Exercise data Start Marker

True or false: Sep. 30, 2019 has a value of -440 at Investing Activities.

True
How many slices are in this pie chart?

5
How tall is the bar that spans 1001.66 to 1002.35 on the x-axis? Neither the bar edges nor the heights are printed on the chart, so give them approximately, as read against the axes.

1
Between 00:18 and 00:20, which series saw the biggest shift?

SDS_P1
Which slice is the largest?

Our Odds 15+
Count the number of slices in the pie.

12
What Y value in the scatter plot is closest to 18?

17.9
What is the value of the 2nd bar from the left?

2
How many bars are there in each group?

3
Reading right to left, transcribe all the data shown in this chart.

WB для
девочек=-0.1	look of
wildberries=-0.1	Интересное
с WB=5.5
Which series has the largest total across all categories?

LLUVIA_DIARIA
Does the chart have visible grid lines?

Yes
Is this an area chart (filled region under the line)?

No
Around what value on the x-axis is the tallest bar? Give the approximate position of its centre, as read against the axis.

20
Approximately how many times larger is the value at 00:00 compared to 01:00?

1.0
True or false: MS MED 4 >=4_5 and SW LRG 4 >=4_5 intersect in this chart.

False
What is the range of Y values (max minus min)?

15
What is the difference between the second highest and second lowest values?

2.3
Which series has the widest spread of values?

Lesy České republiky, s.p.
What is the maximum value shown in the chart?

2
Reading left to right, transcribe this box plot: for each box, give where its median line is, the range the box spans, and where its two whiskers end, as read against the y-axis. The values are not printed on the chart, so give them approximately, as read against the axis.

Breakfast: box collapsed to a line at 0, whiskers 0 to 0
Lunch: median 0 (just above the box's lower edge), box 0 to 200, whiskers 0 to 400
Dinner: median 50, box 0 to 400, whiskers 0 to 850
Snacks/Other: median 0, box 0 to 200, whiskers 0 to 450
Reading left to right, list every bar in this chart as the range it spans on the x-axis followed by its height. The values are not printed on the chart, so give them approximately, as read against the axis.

Exercise data End Marker

* [Exercise objective]:
How many of the lines above contain the word "largest"? Reply with the number only.

* [Answer space]:
2